*Document text*.
Question

Derive the Lens Maker's formula.

Answer 1

Consider the situation shown in figure. $ADBE$ is a thin lens. An object 0 is placed on its principal axis. The two spherical surfaces of the lens have their centres at $C_1$ and $C_2$. The optical centre is at $P$ and the principal axis cuts the two spherical surfaces at $D$ and $E$.

As shown in the figure, after the first refraction image is formed at $O_1$ and after second refraction the final image is formed at $I$.

As

the lens is thin, the points $D,PandE$ are all close to each other and we may take the origin at $P$ for both these refractions.

The general equation for refraction at a spherical surface is

$\frac{{\mu }_2}{v}-\frac{{\mu }_1}{u}=\frac{{\mu }_2-{\mu }_1}{R}$..........(i)

For the first refraction, the object is at $O$, the

image is at $O_1$ and the centre of curvature is at $C_1$. If

$u$, $v$, and $R$, denote their x-coordinates,

$\frac{{\mu }_2}{v_1}-\frac{{\mu }_1}{u}=\frac{{\mu }_2-{\mu }_1}{R_1}$.......(ii)

For the second refraction at $AEB$, the incident rays $GH$ and $DE$ diverge from $O_1$. Thus, $O_1$ is the object for

this refraction and its x-coordinate is $v_1$. The image is

formed at $I$ and the centre of curvature is at $C_2$. Their

x-coordinates are $v$ and $R$ respectively. The light goes

from the medium ${\mu }_2$ to medium ${\mu }_1$.

Hence

$\frac{{\mu }_1}{v}-\frac{{\mu }_2}{v_2}=\frac{{\mu }_1-{\mu }_2}{R_2}$.......(iii)

Adding (ii) and (iii),

$\frac{1}{v}-\frac{1}{u}=(\frac{{\mu }_2}{{\mu }_1}-1)\times (\frac{1}{R_1}-\frac{1}{R_2})$

If the object $O$ is taken far away from the lens, the image is formed close to the focus. Thus, for $u$= $\infty$ , $v=f$

Hence,

$\frac{1}{f}=(\frac{{\mu }_2}{{\mu }_1}-1)\times (\frac{1}{R_1}-\frac{1}{R_2})$

This is lens makers formula.

*Information provided*.
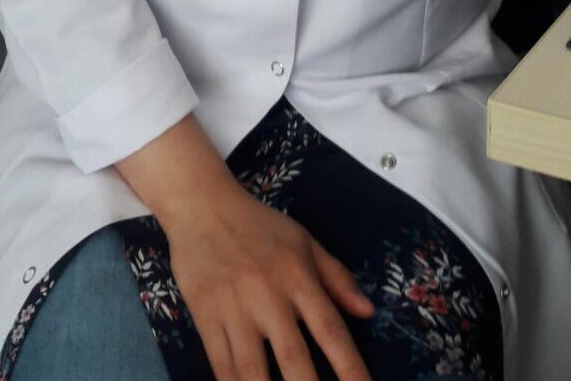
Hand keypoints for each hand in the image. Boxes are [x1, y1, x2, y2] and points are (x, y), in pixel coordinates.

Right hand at [116, 116, 372, 380]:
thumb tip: (368, 311)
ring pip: (253, 372)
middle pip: (295, 358)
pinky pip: (222, 366)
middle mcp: (268, 295)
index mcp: (298, 275)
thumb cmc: (259, 225)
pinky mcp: (205, 318)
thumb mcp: (303, 241)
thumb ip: (336, 276)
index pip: (330, 330)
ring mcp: (234, 309)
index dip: (351, 368)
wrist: (202, 206)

*Problem requirements*. Could you condense the paragraph in the lens maker's formula derivation that begins "If the object $O$ is taken far away" into one shorter sentence that keeps its main facts?

*Solution to the exercise*. With the object $O$ far from the lens, the image forms near the focus, so $v=f$ when $u=\infty$.